There is a public chat available at #forage:matrix.org.
Forage connects to your Mealie instance and shows you a list of all of your shopping lists. When you select one, it shows you the shopping list, which you can then check items off or add items to. Changes are sync'd back to your Mealie server.
That said, it's not (IMO) ugly, and Fyne is surprisingly light on the battery. I haven't seen it yet near the top of battery use on my phone, or at the top of top
on my laptop.
Enter your Mealie server URL and login credentials (user name & password). You can also create a token through the Mealie web UI and put that in for the password; in this case, leave the user name blank. Forage only uses user credentials to fetch a token.
Once logged in, you'll be presented with a list of all of the shopping lists defined on the server. Choose one of those, and you'll see a list of all shopping items in the list. You can check them off or add new items to the list; these changes are saved back to the server. If you want to change shopping lists, use the tab at the top to go back to the list-of-lists tab. You can change your server by going back to the Server tab.
I'm still figuring out how to compile for iOS on the automated build server. Apple does not make it easy.
My signing key is signed with my more venerable -- and more heavily validated -- personal key.
The technologies aren't important, except when they are. Forage's UI is provided by Fyne, a cross-platform GUI toolkit for Go. As such, it does not provide a "native" experience, on any platform. OTOH, it doesn't look bad, and it allows compiling apps that work on Windows, Linux, Mac, iOS, and Android.
This may be your best bet, short-term, for getting an iOS build.
In any case, you need Go 1.17 or later. It may work with an earlier version. Once you check out the sourcecode, it should build with:
go build .
If you want to build an Android APK, make sure you have the Android NDK and Fyne installed. Installation for Android will vary with your OS/Distribution; on Arch, it's:
pacman -S android-ndk
And Fyne can be installed with:
go install fyne.io/fyne/v2/cmd/fyne@latest
Then call:
fyne package -os android
The icon is stored in the repo as SVG and needs to be converted to PNG before being used.
For iOS, you need to additionally have XCode installed, but you should then be able to run:
fyne package -os ios
This is untested as I don't have access to a modern Mac.

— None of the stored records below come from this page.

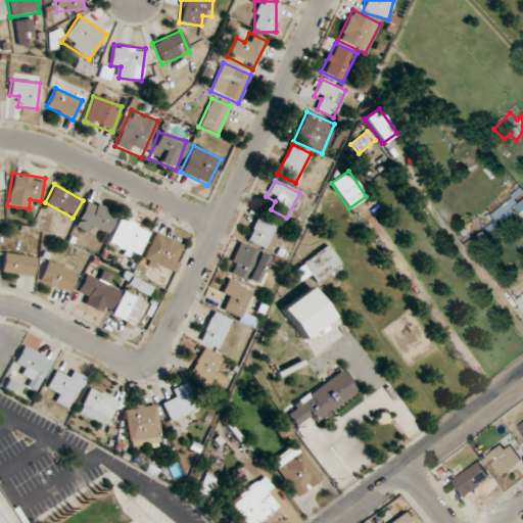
[(96,227),(107,232),(115,215),(87,201),(76,226),(93,234),(96,227)]
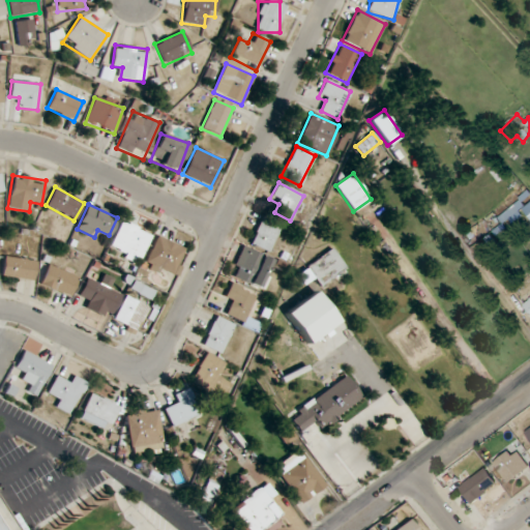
[(512,242),(509,222),(522,219),(520,207),(499,211),(501,228),(489,230),(491,245),(512,242)]
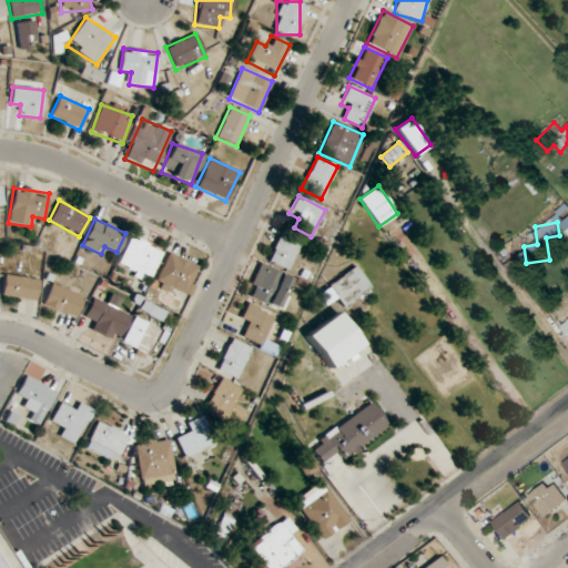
[(286,270),(300,245),(280,235),(267,260),(286,270)]
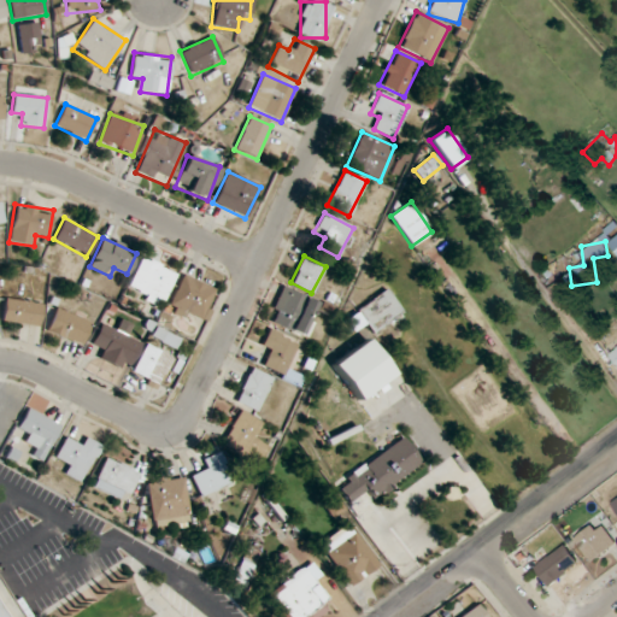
[(127,289),(160,305),(176,272),(142,257),(127,289)]
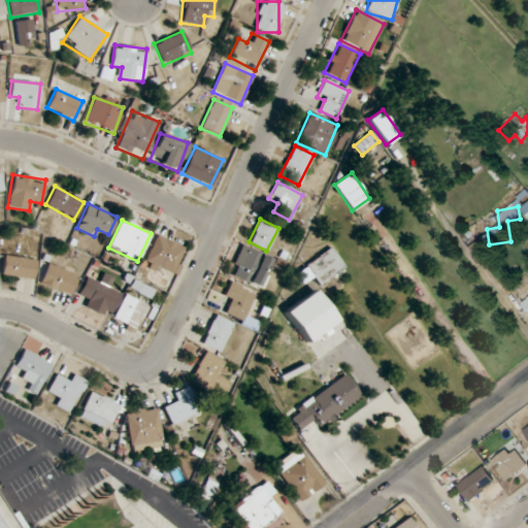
[(168,277),(183,248),(157,235),(142,264),(168,277)]
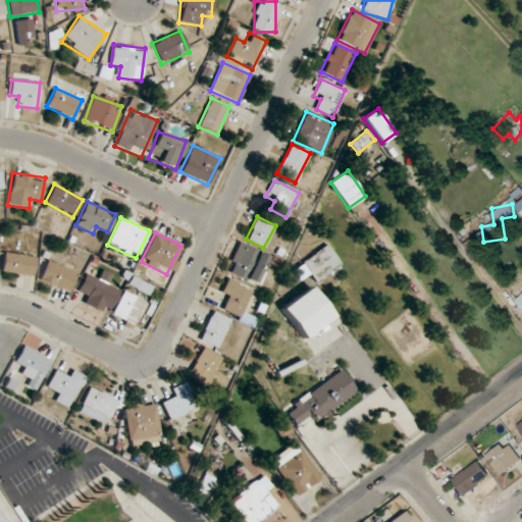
[(255,284),(268,255),(239,243),(225,272),(255,284)]
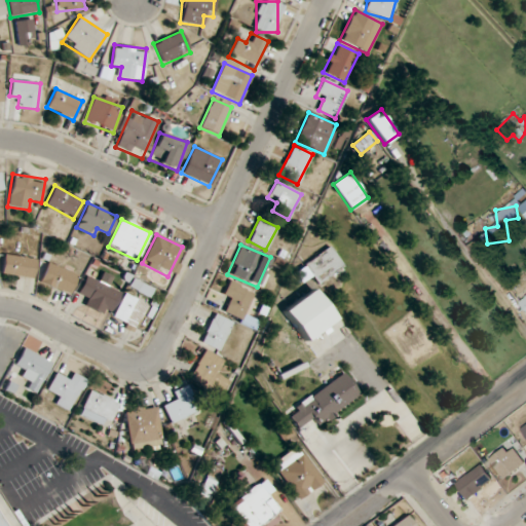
[(294,271),(301,283),(310,276),(316,286),(343,267),(329,247),(294,271)]
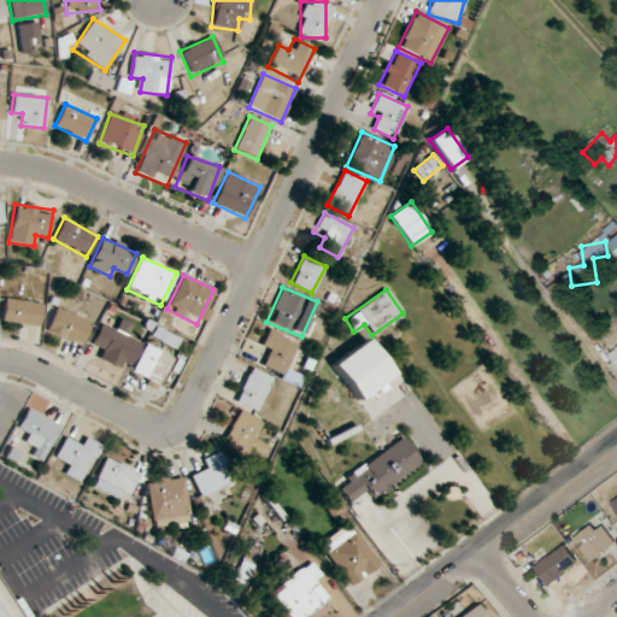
[(1,322),(40,327),(42,303),(4,298),(1,322)]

Finally, move the package to your device and install it. For Linux, I highly recommend mconnect
and KDE Connect
. They're excellent for OTA interactions between Android and Linux. For example, I do this on my laptop to move the APK over to my phone:
mconnectctl share-file /org/mconnect/device/2 forage.apk
I'm happy to review pull requests.
While I've set up the tracker for public requests, for my own purposes I used Legume to track bugs and todos. If you'd like to see what's on my mind, run leg
in a check-out of the source.
There's a mock Mealie server in test/cmd
. Run it with go run ./test/cmd
; it listens on localhost:9999
and starts with a couple of lists, persisting changes to memory. Authentication is utterly missing, so you can't test that; in fact, if you supply a username/password combo, the Go OAuth2 library will fail, so put a value only in the password field. It doesn't matter what. The code used by this mock server is also used by the unit tests, exercised by go test .
.
There's a command-line argument you can provide to mess with the batching time. Batching defaults to 30 seconds, and you can override it with the -T
argument, which is in milliseconds. Set it to 0 and you'll disable the buffering. This is what the unit tests do.
Setting up your own Mealie server is beyond the scope of this README; I'm not directly associated with the project. However, I found it very easy to run using podman:
sudo mkdir /var/db/mealie
sudo chown $USER:$USER /var/db/mealie
sudo chmod ug+s /var/db/mealie
podman create --name=mealie -e TZ=America/Chicago -p 9284:80 \
-v /var/db/mealie:/app/data --restart unless-stopped \
docker.io/hkotel/mealie:latest
podman start mealie
I then proxied from Caddy to 9284. YMMV, so I'd recommend following instructions on Mealie's site.